Systems Librarian: Responsible for managing systems and emerging technologies.

E-Resource Librarian: This position will be responsible for managing e-resource licenses.

Training and Development Librarian: This position will assist with staff development and work with the librarians to develop an understanding of curriculum development. Sphere: Related Content

Friday, December 01, 2006

Blackboard's Patent Being Challenged

An article by Dan Carnevalle (subscription required) appearing in today's Chronicle of Higher Education discusses a request presented to the U.S. Patent and Trademark Office by the Software Freedom Law Center to re-examine Blackboard's patent (U.S. 6988138) for Internet-based education support systems and methods. A press release also appears on the Center's web site.

The patent grants Blackboard a monopoly on most educational software that differentiates between the roles of teacher and student until the year 2022. The Center provided examples of "prior art," a patent law term that refers to similar technology created earlier by a different party and that could be used as evidence to undermine a patent. In this case, the evidence consists of similar software that existed before Blackboard filed for its patent in 1999.

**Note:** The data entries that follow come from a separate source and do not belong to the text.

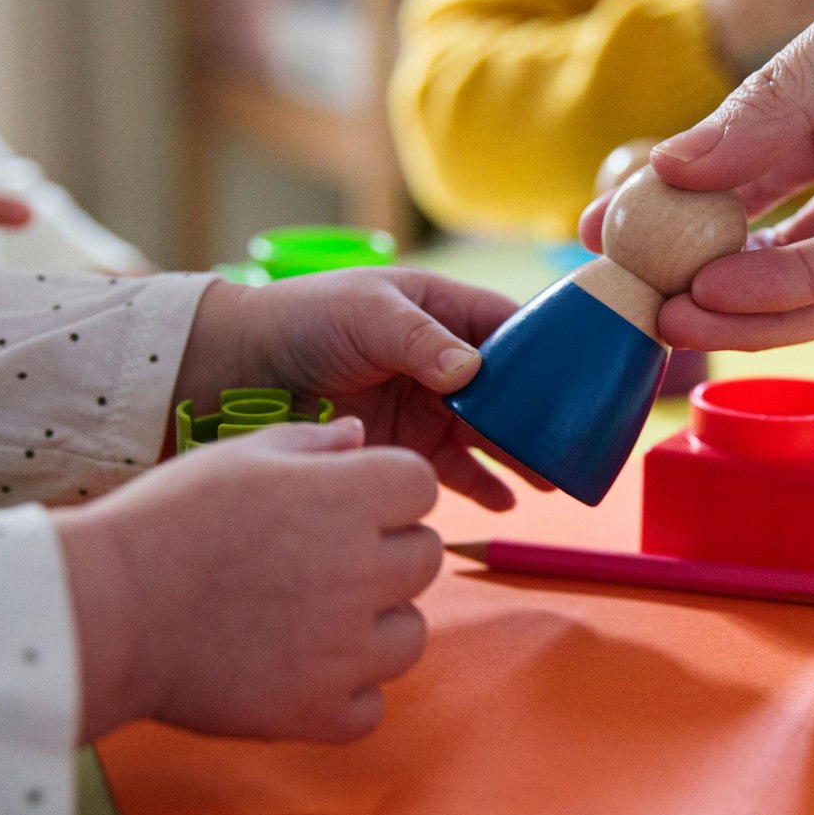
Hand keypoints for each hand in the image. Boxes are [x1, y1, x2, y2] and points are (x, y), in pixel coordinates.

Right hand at [55, 420, 443, 741]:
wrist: (100, 613)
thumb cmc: (163, 524)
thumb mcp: (237, 458)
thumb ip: (312, 443)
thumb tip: (361, 435)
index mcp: (349, 498)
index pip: (420, 486)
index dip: (386, 492)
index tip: (344, 505)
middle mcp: (361, 571)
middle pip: (424, 557)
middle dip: (385, 554)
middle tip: (318, 563)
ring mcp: (345, 648)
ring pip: (410, 635)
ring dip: (373, 628)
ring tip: (306, 620)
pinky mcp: (317, 711)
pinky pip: (370, 706)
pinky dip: (343, 696)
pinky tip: (296, 672)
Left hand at [174, 267, 547, 509]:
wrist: (231, 372)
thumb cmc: (299, 322)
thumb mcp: (365, 314)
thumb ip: (422, 341)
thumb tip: (473, 372)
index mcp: (440, 311)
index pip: (511, 329)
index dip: (548, 352)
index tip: (582, 377)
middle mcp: (442, 361)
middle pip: (512, 390)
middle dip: (544, 416)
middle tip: (576, 444)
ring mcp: (425, 406)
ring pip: (491, 434)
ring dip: (522, 456)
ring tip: (553, 481)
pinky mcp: (403, 446)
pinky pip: (454, 470)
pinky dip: (483, 486)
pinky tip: (506, 503)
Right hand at [594, 0, 813, 349]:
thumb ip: (785, 98)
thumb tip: (675, 166)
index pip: (749, 164)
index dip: (680, 199)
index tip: (602, 224)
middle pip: (785, 234)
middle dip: (705, 268)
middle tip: (624, 296)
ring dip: (753, 297)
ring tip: (668, 312)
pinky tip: (743, 291)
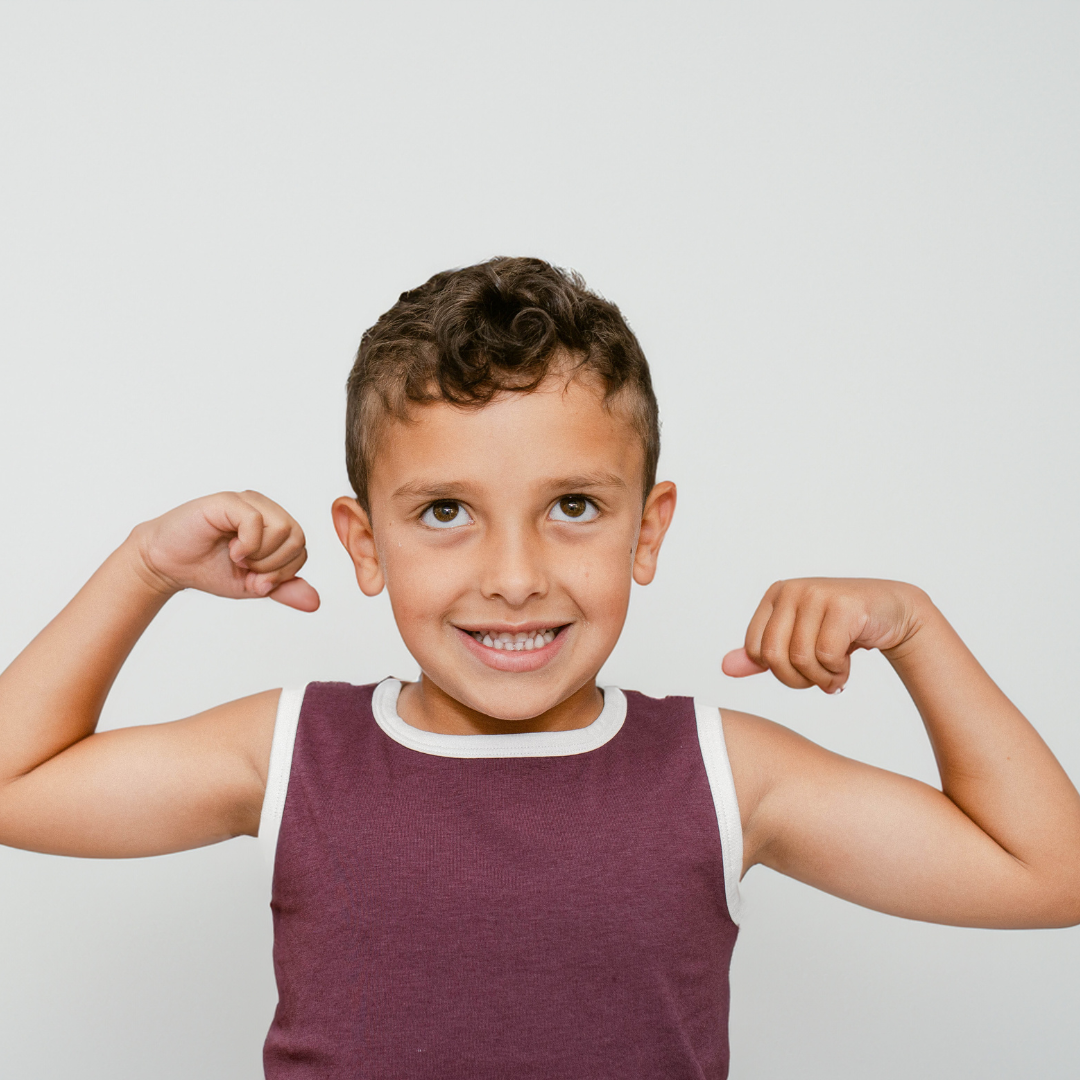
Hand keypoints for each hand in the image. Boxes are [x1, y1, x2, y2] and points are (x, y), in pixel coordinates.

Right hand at [130, 491, 319, 611]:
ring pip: (284, 528)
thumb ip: (284, 589)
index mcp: (274, 525)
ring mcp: (247, 502)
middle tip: (246, 568)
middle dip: (274, 565)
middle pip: (298, 538)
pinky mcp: (229, 501)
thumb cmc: (209, 570)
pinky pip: (257, 521)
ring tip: (237, 556)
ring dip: (260, 555)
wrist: (167, 565)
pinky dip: (247, 545)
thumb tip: (315, 602)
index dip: (283, 573)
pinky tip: (231, 550)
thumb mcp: (253, 586)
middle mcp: (265, 509)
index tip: (255, 578)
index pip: (301, 549)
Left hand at [721, 578, 926, 692]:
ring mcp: (817, 593)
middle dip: (798, 680)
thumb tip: (725, 667)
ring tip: (836, 673)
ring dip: (822, 679)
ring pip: (801, 659)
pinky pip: (827, 655)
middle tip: (820, 680)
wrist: (892, 612)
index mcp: (775, 596)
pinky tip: (848, 665)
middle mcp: (792, 590)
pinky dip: (838, 672)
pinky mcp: (843, 604)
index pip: (755, 650)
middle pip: (774, 656)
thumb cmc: (842, 629)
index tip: (800, 670)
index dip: (778, 671)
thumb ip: (761, 655)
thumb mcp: (798, 641)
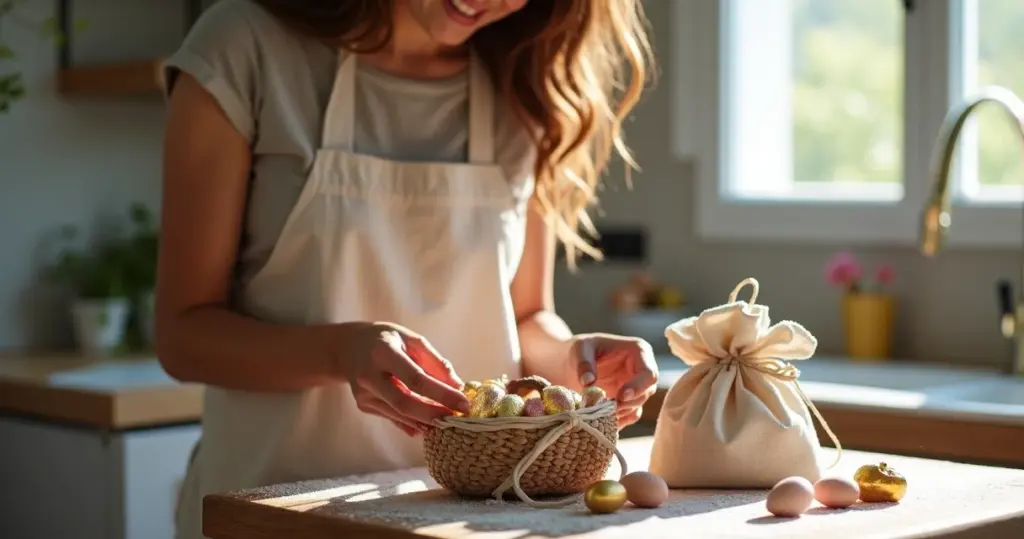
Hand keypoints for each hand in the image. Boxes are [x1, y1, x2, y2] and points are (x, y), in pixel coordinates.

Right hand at [339, 322, 470, 436]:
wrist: (347, 347)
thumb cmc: (386, 339)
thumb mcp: (412, 339)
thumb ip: (435, 362)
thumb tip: (457, 386)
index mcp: (383, 352)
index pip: (415, 378)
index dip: (442, 394)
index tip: (464, 403)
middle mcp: (369, 375)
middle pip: (404, 403)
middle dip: (434, 414)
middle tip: (458, 419)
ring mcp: (364, 394)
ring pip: (400, 414)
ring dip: (427, 420)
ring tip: (449, 420)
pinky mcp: (364, 405)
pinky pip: (394, 417)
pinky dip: (414, 421)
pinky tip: (429, 423)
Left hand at [570, 333, 658, 428]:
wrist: (572, 363)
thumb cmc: (580, 350)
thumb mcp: (579, 350)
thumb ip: (584, 364)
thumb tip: (588, 382)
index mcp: (638, 351)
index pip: (649, 373)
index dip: (638, 387)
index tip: (620, 397)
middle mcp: (641, 370)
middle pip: (646, 392)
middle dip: (627, 403)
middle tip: (605, 408)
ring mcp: (635, 388)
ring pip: (637, 406)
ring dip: (620, 412)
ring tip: (598, 412)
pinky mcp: (627, 402)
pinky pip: (629, 416)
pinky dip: (617, 420)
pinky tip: (601, 420)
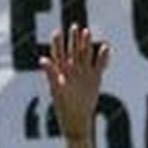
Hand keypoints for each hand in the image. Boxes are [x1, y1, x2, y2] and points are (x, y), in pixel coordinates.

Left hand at [39, 24, 109, 141]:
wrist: (78, 120)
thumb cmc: (63, 107)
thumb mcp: (56, 90)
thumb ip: (51, 74)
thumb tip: (42, 59)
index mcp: (61, 71)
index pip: (58, 54)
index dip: (57, 43)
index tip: (57, 32)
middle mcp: (72, 69)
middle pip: (72, 51)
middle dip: (73, 39)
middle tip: (74, 26)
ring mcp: (84, 72)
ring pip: (85, 54)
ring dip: (86, 44)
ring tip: (87, 32)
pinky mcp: (95, 77)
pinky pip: (100, 65)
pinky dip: (103, 57)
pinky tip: (105, 48)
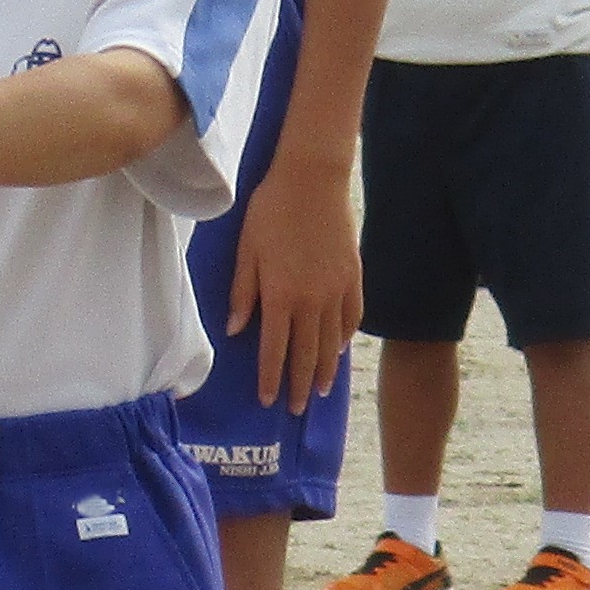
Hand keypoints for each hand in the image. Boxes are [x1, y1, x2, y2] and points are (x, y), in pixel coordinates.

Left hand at [238, 140, 361, 405]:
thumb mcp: (246, 250)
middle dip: (301, 385)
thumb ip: (243, 292)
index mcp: (281, 296)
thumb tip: (236, 330)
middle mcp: (311, 300)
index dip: (271, 378)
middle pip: (307, 354)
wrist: (312, 180)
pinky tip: (341, 349)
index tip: (268, 400)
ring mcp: (336, 290)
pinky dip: (346, 337)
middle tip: (298, 409)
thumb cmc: (271, 211)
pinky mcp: (353, 276)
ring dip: (326, 369)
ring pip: (332, 342)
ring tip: (322, 390)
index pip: (275, 349)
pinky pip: (352, 317)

Blackboard's patent contains 44 claims, two of which are independent (#1 and #36). Each claim in a patent is either an independent or dependent claim. Independent claims stand alone while dependent claims are used to narrow the scope of the independent claims. A product that does not infringe on the independent claims by definition does not infringe on the dependent claims. If Independent claims are not infringed then the patent is not infringed. The independent claims are:

1. A course-based system for providing to an educational community of users access to a plurality of online courses, comprising: a) a plurality of user computers, with each user computer being associated with a user of the system and with each user being capable of having predefined characteristics indicative of multiple predetermined roles in the system, each role providing a level of access to a plurality of data files associated with a particular course and a level of control over the data files associated with the course with the multiple predetermined user roles comprising at least two user's predetermined roles selected from the group consisting of a student role in one or more course associated with a student user, an instructor role in one or more courses associated with an instructor user and an administrator role associated with an administrator user, and b) a server computer in communication with each of the user computers over a network, the server computer comprising: means for storing a plurality of data files associated with a course, means for assigning a level of access to and control of each data file based on a user of the system's predetermined role in a course; means for determining whether access to a data file associated with the course is authorized; means for allowing access to and control of the data file associated with the course if authorization is granted based on the access level of the user of the system. "

36. An method for providing online education method for a community of users in a network based system comprising the steps of: a. establishing that each user is capable of having redefined characteristics indicative of multiple predetermined roles in the system and each role providing a level of access to and control of a plurality of course files; b. establishing a course to be offered online, comprising i. generating a set of course files for use with teaching a course; ii. transferring the course files to a server computer for storage; and iii. allowing access to and control of the course files according to the established roles for the users according to step (a); c. providing a predetermined level of access and control over the network to the course files to users with an established role as a student user enrolled in the course; and d. providing a predetermined level of access and control over the network to the course files to users with an established role other than a student user enrolled in the course.